Travel limiter

A travel limiter is a (semi-)circular window that is stuck on your transmitter, to limit how far you can move the cyclic stick into the corner.
Everyone seems to use a circular travel limiter, but here I show that this is only correct if no exponential is used. When exponential is used, the shape of the travel limiter has to be adapted to fit the amount of exponential.

Stick and servo deflection

We start with the estimated servo deflection f(x,p)- see my estimation. Note that this formula is for Futaba FF8s, for other transmitters the formula and resulting corrected travel limiter may be slightly different.

               e-2.5 p x-1
f(x,p)= ----------------
                e-2.5 p-1

We now extend this to the two-dimensional case:

g(x,px,y,py) = { f(x,px) ,f(y,py) }

where x is the x-deflection (aileron) and px is the amount of expo for the aileron, and y is the y-deflection (elevator) and py is the amount of expo for the elevator. g is a two-vector: a pair of x-servo-deflectio and y-servo-deflection.
Now the total cyclic deflection d will be roughly equivalent to the 'diagonal' of the two servo deflections, and using pythagoras gives

d(x,px,y,py)=sqrt(f(x,px)2 + f(y,py)2)



Figures

Now we will plot what a 'correct' cyclic travel limiter looks like when using expo. If no exponential is used (0% in all directions), the limiter will be circular. The most usual exponential for the cyclic is to make the cyclic less sensitive around the midpoint, allowing more accurate hovering while not restricting the maximum roll rates. For Futaba this calls for negative values for the expo, on JR I heard that this calls for positive values. When such expo is used the circle of the limiter window has to be stretched towards the corners as in the pictures.


Corrected shape of travel limiter with -30% expo. The center of the stick is in the left bottom, full right aileron is at right bottom, and full forward elevator at left top. The iso-deflection lines show stick positions that result in equal cyclic deflection. Idem, but with -50% expo.

For positive exponential the corners would have to be pulled towards the middle as in this figure:



Shape of travel limiter with +30% expo.

And of course you can think of combinations:



Shape of travel limiter with -40% expo on the aileron and none on the elevator.
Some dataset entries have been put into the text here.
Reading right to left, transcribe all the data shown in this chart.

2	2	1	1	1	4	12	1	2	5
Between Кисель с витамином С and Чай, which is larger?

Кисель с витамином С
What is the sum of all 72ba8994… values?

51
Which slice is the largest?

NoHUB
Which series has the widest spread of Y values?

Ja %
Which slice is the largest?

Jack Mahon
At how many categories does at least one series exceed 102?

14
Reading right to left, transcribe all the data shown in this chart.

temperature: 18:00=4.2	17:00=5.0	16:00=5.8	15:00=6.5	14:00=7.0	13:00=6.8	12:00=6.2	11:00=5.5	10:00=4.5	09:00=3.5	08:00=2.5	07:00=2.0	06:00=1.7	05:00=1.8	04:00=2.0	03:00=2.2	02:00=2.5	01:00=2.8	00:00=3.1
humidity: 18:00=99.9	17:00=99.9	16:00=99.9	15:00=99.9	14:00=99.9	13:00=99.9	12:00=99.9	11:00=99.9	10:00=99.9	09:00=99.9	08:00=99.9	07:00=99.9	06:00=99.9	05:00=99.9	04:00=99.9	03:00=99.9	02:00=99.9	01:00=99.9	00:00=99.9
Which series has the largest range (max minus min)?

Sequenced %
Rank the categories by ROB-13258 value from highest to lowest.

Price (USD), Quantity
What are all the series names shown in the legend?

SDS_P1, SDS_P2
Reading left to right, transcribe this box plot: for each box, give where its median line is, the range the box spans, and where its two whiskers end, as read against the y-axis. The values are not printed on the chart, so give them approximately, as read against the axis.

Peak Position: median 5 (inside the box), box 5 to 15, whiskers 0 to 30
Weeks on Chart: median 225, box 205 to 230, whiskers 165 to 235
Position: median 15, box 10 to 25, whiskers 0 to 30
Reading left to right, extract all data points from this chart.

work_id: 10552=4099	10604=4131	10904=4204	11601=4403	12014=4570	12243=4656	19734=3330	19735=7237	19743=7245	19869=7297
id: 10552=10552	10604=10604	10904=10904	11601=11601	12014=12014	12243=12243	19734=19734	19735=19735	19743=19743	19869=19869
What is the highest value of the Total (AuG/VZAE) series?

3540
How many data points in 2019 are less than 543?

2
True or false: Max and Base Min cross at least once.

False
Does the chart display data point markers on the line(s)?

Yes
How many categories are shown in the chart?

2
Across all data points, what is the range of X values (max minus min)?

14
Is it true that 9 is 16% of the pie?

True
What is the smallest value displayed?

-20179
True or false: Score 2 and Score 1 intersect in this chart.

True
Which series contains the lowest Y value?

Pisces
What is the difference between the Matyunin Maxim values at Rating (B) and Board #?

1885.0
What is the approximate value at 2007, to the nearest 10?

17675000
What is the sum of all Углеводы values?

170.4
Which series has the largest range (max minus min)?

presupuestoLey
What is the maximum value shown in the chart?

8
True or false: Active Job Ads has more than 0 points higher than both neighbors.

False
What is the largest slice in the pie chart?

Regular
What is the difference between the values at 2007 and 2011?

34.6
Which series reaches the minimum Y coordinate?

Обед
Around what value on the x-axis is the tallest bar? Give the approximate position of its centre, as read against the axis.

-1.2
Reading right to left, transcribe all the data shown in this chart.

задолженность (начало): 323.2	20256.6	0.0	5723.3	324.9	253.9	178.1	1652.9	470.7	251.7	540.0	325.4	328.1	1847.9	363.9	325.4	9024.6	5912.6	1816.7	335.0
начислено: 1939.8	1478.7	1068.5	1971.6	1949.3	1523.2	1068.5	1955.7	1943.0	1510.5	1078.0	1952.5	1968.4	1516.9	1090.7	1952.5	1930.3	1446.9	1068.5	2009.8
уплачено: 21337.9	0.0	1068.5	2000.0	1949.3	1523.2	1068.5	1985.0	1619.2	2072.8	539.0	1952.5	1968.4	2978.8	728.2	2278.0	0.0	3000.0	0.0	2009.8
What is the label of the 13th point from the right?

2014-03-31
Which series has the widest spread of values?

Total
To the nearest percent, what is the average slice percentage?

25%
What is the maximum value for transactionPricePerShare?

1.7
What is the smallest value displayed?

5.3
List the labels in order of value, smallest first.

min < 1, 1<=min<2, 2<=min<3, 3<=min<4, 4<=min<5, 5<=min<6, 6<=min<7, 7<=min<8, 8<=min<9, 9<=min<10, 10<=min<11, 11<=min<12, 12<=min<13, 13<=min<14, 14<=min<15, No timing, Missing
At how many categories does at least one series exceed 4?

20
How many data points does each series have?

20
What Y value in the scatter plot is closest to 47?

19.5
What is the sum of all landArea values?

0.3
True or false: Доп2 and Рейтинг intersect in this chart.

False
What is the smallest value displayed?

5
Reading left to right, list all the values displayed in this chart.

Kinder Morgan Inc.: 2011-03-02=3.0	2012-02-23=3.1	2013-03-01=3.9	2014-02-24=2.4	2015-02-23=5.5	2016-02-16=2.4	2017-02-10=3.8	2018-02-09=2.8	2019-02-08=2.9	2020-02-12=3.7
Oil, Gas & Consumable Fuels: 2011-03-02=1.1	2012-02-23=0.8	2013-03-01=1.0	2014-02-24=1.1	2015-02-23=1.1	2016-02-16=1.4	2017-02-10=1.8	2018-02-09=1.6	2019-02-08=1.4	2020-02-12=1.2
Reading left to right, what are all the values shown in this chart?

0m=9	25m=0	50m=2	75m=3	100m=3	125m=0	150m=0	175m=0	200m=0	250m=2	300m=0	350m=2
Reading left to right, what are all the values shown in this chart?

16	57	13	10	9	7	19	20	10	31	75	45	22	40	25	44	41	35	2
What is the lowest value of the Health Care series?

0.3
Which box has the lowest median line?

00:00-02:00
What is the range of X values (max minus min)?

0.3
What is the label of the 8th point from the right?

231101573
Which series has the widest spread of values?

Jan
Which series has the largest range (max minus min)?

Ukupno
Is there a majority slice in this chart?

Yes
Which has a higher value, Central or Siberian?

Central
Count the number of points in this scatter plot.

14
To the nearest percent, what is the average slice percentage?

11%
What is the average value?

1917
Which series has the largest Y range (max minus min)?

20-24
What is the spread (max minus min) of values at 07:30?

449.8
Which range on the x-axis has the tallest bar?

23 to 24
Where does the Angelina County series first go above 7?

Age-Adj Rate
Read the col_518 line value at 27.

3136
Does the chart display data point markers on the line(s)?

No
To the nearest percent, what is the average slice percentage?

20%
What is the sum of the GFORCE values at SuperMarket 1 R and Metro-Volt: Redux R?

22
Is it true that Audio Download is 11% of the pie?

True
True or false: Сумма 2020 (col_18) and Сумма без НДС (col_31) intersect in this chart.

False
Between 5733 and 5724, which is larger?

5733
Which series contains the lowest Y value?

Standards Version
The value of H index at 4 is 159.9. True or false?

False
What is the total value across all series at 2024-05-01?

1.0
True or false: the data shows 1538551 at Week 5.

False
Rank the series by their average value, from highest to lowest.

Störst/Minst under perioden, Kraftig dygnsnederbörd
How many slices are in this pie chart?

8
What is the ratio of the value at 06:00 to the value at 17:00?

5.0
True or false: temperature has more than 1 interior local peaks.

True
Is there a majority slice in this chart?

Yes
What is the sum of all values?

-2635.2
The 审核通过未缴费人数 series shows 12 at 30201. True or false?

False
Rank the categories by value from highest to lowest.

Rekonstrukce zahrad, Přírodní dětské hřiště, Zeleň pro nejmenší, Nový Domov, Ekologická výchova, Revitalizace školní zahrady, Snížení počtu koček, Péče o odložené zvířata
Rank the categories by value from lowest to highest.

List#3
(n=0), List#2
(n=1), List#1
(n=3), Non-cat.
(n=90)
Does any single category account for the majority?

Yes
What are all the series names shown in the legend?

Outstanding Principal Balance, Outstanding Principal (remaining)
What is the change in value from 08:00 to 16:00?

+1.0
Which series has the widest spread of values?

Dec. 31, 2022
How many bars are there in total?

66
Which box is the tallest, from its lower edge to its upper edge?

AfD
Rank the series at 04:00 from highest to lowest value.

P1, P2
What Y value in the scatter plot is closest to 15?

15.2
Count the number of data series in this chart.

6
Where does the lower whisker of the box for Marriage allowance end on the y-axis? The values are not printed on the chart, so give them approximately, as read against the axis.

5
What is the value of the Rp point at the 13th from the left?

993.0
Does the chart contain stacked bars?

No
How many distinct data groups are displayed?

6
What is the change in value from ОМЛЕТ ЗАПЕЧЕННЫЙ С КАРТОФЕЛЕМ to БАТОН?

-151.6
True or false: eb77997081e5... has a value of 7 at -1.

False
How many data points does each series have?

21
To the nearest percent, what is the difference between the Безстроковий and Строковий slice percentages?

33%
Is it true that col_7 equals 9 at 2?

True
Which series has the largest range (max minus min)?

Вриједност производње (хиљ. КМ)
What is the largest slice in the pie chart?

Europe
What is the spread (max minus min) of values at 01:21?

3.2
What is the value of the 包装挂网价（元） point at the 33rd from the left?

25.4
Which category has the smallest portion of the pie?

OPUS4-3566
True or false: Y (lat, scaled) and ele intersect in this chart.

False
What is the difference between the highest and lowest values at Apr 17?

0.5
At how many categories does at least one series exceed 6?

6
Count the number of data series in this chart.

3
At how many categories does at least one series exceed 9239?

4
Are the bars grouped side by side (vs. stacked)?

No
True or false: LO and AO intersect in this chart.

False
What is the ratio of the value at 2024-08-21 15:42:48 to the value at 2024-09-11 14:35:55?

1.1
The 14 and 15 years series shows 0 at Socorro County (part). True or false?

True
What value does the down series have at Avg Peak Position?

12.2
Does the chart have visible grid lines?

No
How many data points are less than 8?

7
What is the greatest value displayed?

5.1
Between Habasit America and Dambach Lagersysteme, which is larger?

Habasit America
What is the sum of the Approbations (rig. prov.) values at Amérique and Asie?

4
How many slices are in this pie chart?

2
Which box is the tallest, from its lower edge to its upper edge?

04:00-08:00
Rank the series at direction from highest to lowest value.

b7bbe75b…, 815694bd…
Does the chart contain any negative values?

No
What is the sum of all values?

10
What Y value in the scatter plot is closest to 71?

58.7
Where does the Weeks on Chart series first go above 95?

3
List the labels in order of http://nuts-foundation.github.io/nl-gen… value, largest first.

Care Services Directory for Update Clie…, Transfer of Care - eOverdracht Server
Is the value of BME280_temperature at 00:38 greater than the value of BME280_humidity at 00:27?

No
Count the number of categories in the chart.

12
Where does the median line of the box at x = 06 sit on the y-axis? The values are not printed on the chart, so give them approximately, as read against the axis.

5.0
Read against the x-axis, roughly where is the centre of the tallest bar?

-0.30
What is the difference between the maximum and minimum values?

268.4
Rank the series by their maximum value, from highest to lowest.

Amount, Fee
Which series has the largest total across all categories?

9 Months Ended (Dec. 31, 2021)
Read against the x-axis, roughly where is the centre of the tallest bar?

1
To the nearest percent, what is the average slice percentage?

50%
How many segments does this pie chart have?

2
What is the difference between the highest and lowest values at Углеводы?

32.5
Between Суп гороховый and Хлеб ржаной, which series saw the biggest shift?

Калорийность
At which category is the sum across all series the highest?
Unequal aileron and elevator

Another unexpected effect I found is that the aileron and elevator have different travel distances to full stick deflection. The aileron travel is about 1mm longer than the elevator travel. To compensate for this, the cyclic travel limiter would have to be slightly elliptic as well. However this difference can also be compensated with the ATV, assuming the radio first electronically limits the travel and then apply expo (and not first apply expo and then limit the travel).

Conclusion

When using exponential on the cyclic, a travel limiter has to be non-circular if the maximum roll rates are to be reached also in the corner. With a circular travel limiter and negative expo, roll rates will be a lot lower in the corner (when using both aileron and elevator simultaneously) than with pure aileron or pure elevator.
We derived the formulas, and plotted figures showing how the correct shape of the travel limiter depends on the amount of exponential.